Nelle tempeste d’acciaio

Nelle tempeste d'acciaio Book Cover Nelle tempeste d'acciaio
Ernst Jünger
Guanda
2007
9788877463630

“Il libro di Ernst Jünger sulla guerra del '14, Nelle tempeste d'acciaio, è incontestabilmente il più bel libro di guerra che abbia letto; di buona fede, veracità, onestà perfette” (André Gide, “Journal”, 1 Dicembre 1942).

“Mentre crollavo pesantemente sul fondo della trincea, ebbi la certezza di essere definitivamente perduto. Eppure, cosa strana, quel momento è stato uno dei rarissimi nei quali possa dire di essere stato veramente felice. Compresi in quell'attimo, come alla luce di un lampo, tutta la mia vita nella sua più intima essenza. Provai una certa sorpresa per il fatto che essa dovesse finire proprio in quel punto; ma quella sorpresa, devo dire, era piena di felicità. Sentii, piano piano, i colpi indebolirsi come se stessi affondando sotto la superficie di un'acqua scrosciante. Dove ora mi trovavo, non v'erano più né guerra, né nemici” (Ernst Jünger, “Nelle tempeste d'acciaio”, p. 320).

Compiti
**a)** Nella scheda su Nelle tempeste d'acciaio, a quale data è attribuito il giudizio di André Gide tratto dal suo "Journal"?
**b)** Trascrivi alla lettera dalla scheda su Nelle tempeste d'acciaio il passo che va da "Nelle tempeste d’acciaio" a "1 Dicembre 1942).".

Voci salvate
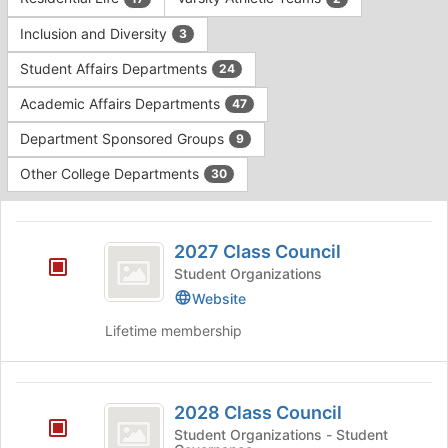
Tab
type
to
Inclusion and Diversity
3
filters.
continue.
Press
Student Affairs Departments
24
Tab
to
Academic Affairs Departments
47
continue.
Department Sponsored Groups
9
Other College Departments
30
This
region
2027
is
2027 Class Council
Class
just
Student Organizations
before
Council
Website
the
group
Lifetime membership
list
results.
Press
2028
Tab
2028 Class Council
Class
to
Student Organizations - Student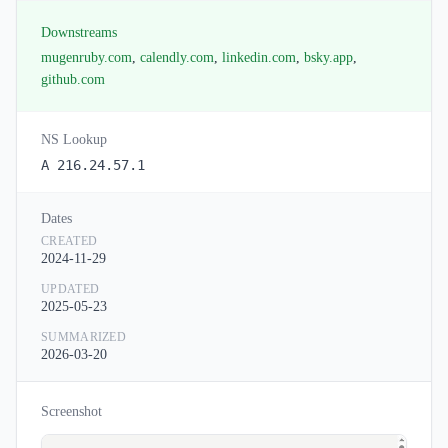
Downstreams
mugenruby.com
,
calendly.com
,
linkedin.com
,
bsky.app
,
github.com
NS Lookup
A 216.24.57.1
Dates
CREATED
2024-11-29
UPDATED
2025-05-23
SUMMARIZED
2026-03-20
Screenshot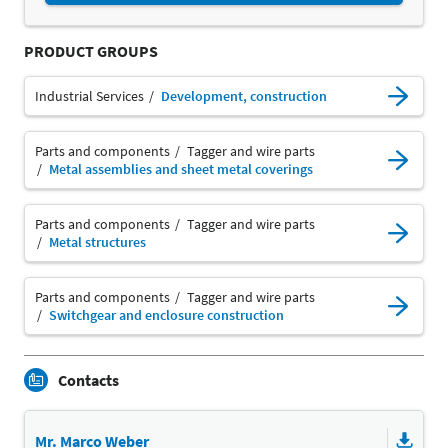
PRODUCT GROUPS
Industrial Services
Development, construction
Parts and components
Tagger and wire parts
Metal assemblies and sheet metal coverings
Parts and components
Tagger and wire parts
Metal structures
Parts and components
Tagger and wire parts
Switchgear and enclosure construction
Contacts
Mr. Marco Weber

==

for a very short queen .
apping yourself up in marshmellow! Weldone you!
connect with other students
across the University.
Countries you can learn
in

Risposte in ordine
**a)** Al 1 dicembre 1942.

**b)**
Nelle tempeste d’acciaio

Nelle tempeste d'acciaio Book Cover Nelle tempeste d'acciaio
Ernst Jünger
Guanda
2007
9788877463630

“Il libro di Ernst Jünger sulla guerra del '14, Nelle tempeste d'acciaio, è incontestabilmente il più bel libro di guerra che abbia letto; di buona fede, veracità, onestà perfette” (André Gide, “Journal”, 1 Dicembre 1942).